(To do):
• a. Revise the bookstore article starting at "The bookseller, which" and ending at "owner Aurora Anaya-Cerda.", replacing "bookseller" with "shop".
• b. Decide whether each statement agrees with the bookstore article, answering yes or no and quoting the deciding words: (i) The bookstore has been on 103rd Street since June 2012. (ii) The physical location is set to close on a Sunday. (iii) The store will stay active through its website and social media accounts.
• c. According to the owner's statement in the bookstore article, why is the business model being redesigned? Answer in one to three sentences.

(Page extract):
____________
Quantcast

The DNAinfo archives brought to you by WNYC.
Read the press release here.

La Casa Azul Bookstore Closing to 'Evolve' Business Model, Owner Says

By Gustavo Solis | December 18, 2015 12:33pm | Updated on December 20, 2015 7:49pm
 The store will remain active through their website and social media accounts. The physical location is set to close Saturday Dec. 19.
The store will remain active through their website and social media accounts. The physical location is set to close Saturday Dec. 19.
View Full Caption
NYC & Company

EAST HARLEM — La Casa Azul Bookstore is dumping its brick and mortar for cyberspace.

The bookseller, which has been on 103rd Street near Lexington Avenue since June 2012, is closing its doors Saturday, according to a statement from the owner Aurora Anaya-Cerda.

“In order to take the vision from La Casa Azul Bookstore to the next level, we have decided to re-design our business model to increase our social impact as a bookstore, community space, and performing arts center,” Anaya-Cerda wrote on the store's website.
____________
(Input data):
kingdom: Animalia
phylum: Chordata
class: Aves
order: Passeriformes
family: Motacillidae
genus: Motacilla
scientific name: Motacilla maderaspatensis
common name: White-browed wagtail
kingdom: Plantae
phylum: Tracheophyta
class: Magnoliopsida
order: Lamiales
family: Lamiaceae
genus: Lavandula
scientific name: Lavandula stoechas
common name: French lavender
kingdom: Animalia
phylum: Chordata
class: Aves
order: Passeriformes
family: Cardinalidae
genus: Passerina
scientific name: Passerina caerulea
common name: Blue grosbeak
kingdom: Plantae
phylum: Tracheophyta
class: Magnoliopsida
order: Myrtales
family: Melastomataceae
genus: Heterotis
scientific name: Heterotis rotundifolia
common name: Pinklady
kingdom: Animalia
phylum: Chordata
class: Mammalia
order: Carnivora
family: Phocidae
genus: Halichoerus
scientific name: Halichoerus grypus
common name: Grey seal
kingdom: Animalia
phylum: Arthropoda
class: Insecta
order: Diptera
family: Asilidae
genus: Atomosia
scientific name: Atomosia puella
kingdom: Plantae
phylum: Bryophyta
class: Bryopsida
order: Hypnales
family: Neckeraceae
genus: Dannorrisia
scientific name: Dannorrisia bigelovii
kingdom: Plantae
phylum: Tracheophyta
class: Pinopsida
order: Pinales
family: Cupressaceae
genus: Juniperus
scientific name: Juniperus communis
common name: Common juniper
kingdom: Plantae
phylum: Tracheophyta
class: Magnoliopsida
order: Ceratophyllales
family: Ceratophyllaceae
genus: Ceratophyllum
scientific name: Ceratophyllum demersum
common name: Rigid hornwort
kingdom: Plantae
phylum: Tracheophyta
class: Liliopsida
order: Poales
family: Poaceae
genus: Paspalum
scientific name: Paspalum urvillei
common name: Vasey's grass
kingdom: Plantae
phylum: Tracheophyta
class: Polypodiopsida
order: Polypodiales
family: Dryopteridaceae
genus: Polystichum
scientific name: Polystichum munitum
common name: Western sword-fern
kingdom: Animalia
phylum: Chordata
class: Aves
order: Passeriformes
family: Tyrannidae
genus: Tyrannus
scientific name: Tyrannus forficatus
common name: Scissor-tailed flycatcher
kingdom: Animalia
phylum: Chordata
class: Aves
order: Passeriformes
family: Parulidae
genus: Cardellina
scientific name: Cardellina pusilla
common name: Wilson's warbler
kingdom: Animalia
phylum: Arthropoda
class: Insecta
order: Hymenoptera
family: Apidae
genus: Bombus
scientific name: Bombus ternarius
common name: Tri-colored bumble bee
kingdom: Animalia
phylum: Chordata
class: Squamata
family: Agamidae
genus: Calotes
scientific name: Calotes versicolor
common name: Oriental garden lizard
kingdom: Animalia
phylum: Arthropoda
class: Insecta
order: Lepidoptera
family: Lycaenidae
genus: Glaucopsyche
____________
(Responses to the exercise):
• a.
The shop, which has been on 103rd Street near Lexington Avenue since June 2012, is closing its doors Saturday, according to a statement from the owner Aurora Anaya-Cerda.

• b.
(i) Yes: "has been on 103rd Street near Lexington Avenue since June 2012"
(ii) No: "The physical location is set to close Saturday Dec. 19."
(iii) Yes: "The store will remain active through their website and social media accounts."

• c. The business model is being redesigned to take the vision of La Casa Azul Bookstore to the next level. The owner says the aim is to increase its social impact as a bookstore, community space, and performing arts center.